Handling Car Accidents
Usually, the company car is used for deliveries, transportation to and from job sites, and the pursuit other work-related duties. When a collision occurs on the job, the lines can get a little fuzzy as to who may be liable.
Essentially, when an employee is at fault for an accident, liability can possibly extend to both the employee and the employer, particularly if a third party was hurt. The employer’s liability insurance will usually protect the employee so he or she doesn’t have to pay damages or medical bills.
However, if the employee commits a crime while driving a company vehicle (such as running a stoplight or not wearing a seatbelt), the employer’s liability insurance may not cover the crash.
Worker’s Compensation vs. Liability Insurance
Many SBOs readily confuse liability insurance and worker’s compensation, but they’re not the same thing. The most basic difference is that liability insurance pays for injuries and damages sustained by a third party, while worker’s compensation covers the employee.
The latter will cover lost wages, out-of-pocket expenses, and employee medical bills. Some injuries may be serious enough that the employee qualifies for a settlement award, and worker’s compensation might help to pay for that as well.

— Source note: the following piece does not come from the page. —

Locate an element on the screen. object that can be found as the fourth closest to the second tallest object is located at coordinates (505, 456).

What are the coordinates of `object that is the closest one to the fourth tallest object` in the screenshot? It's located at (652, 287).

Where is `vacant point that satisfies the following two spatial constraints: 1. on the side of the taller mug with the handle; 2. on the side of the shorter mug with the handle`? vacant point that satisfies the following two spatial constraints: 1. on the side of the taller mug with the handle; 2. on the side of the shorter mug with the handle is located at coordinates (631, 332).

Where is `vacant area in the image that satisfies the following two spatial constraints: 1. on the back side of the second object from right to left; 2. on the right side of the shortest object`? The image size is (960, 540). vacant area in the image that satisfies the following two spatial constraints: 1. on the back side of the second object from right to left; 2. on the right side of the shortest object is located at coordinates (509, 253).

Dealing with the legalities of company vehicles is no picnic. It involves a thorough understanding of all the liabilities that could possibly be pinned on you as the employer.
This doesn’t mean you should avoid owning a company car, but you have to understand what can ensue if you don’t have proper insurance coverage. The best form of protection is to keep a solid lawyer on retainer who can explain these principles and seal up any legal cracks around your use of a company vehicle.